Segundo relato de testemunhas indígenas, o cacique regressava à aldeia no início da madrugada de domingo (14), quando o carro em que viajava com mais uma pessoa atolou. Pouco tempo depois de descer do veículo para tentar liberá-lo, o cacique foi abordado por dois homens em uma motocicleta. Sem nada dizer, um dos motociclistas sacou uma arma de fogo e disparou contra Lúcio, atingindo-o no rosto. Desde então, o cacique está internado no Hospital Metropolitano de Urgência e Emergência em Belém, onde deve ser submetido a uma cirurgia neste sábado (20).
Dias foi preso na noite de terça-feira (16), em Tomé-Açu. De acordo com as informações que constam do termo de audiência de custódia, os policiais civis chegaram até o suspeito de atirar no cacique graças ao depoimento de um fugitivo do sistema penal, abordado enquanto os investigadores tentavam localizar outras possíveis testemunhas do crime. O homem contou aos policias que, na véspera da ocorrência, o cacique tinha discutido com Dias por este vender drogas na aldeia. Ainda segundo este homem, o próprio filho de Lúcio Tembé tinha conhecimento da discussão e desconfiava do envolvimento de Dias com o ataque a seu pai.Ainda conforme o termo de audiência de custódia a que a Agência Brasil teve acesso, quando foi detido, Dias estava próximo da aldeia Turé-Mariquita em uma motocicleta com as mesmas características do veículo descrito pelas testemunhas do crime. Além disso, tinha consigo R$ 3.730 em dinheiro.
Na decisão, o juiz Iran Ferreira Sampaio não reconheceu o flagrante, chegando mesmo a sugerir que, não fosse pelas demais características do caso, determinaria a soltura imediata do suspeito. "No caso em tela, entendo necessária a decretação da segregação cautelar. No tocante ao fumus comissi delicti [requisitos indispensáveis à decretação da prisão preventiva], a materialidade e indícios da autoria delitivas estão suficientemente demonstradas no auto de prisão", disse o magistrado. Ele acrescentou que manter Dias preso em caráter preventivo busca evitar que ele fuja ou mesmo seja alvo de alguma retaliação.

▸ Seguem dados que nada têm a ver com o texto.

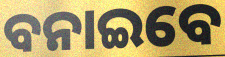
ବନାଇବେ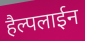
हैल्पलाईनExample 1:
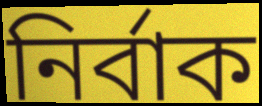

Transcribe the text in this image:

নিৰ্বাক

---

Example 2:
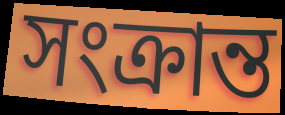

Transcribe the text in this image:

সংক্ৰান্ত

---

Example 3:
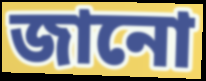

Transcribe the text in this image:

জানো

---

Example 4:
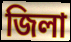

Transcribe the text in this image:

জিলা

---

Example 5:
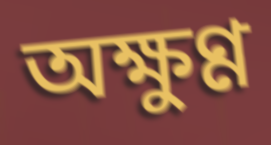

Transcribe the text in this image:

অক্ষুণ্ণ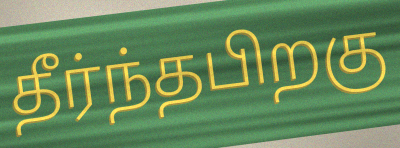
தீர்ந்தபிறகு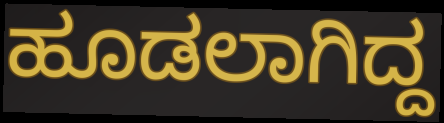
ಹೂಡಲಾಗಿದ್ದ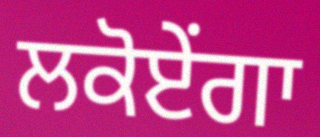
ਲਕੋਏਂਗਾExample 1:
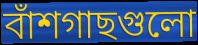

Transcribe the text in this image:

বাঁশগাছগুলো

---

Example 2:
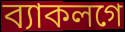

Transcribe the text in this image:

ব্যাকলগে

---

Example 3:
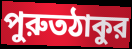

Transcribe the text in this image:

পুরুতঠাকুর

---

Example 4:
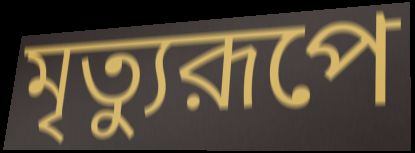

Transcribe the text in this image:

মৃত্যুরূপে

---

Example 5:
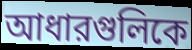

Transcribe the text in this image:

আধারগুলিকে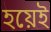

"Verifica-se a necessidade de decretação da prisão preventiva do indiciado para assegurar a aplicação de lei penal, ou seja, assegurar a eficácia e as consequências da sentença, tutelando, portanto, o próprio processo. Isto porque, […] vejo que o investigado apresenta grande possibilidade de se evadir [...], haja vista a repercussão do caso na comunidade local, havendo possibilidade de represálias, o que fará com que o investigado, também morador da tribo Tembé, procure se evadir. Assim, no caso em questão, entendo que não se trata de mera presunção de fuga, mas sim de uma circunstância real e concreta, que deve ser evitada. Além disso, entendo que a prisão cautelar também se faz necessária para garantia da ordem pública, sendo indispensável a segregação do investigado com o intuito de se preservar a paz e a tranquilidade no meio social", acrescentou o juiz.
Inicialmente, indígenas e organizações indigenistas afirmaram que o crime de que Lúcio Tembé foi vítima se insere em um contexto de intensos conflitos envolvendo comunidades indígenas, quilombolas e ribeirinhas e empresas produtoras de óleo de palma, acusadas de avançar sobre o território da União destinado ao usufruto exclusivo indígena e de impactar o meio ambiente por meio do uso de agrotóxicos nas plantações e pelo descarte irregular de rejeitos da produção do óleo de palma.
Em setembro do ano passado, três indígenas do povo Turiwara foram feridos durante uma emboscada perto da cidade de Acará, também na região nordeste do Pará. Um não indígena, Clebson Barra Portilho, morreu na ocasião. Segundo os relatos, Portilho dirigia a caminhonete em que os três indígenas voltavam à comunidade Ramal Braço Grande, localizada entre as cidades de Tomé-Açu e Acará e próxima da Terra Indígena Turé-Mariquita.
A reportagem ainda não conseguiu voltar a ouvir nenhum representante da comunidade indígena a respeito da prisão de Juscelino Ramos Dias e sobre as suspeitas de que o crime tenha sido consequência de uma discussão devido à venda de drogas na aldeia.
Homologada em 1991, a área indígena Turé-Mariquita tem pouco mais de 146 hectares (cada hectare corresponde às medidas aproximadas de um campo de futebol oficial).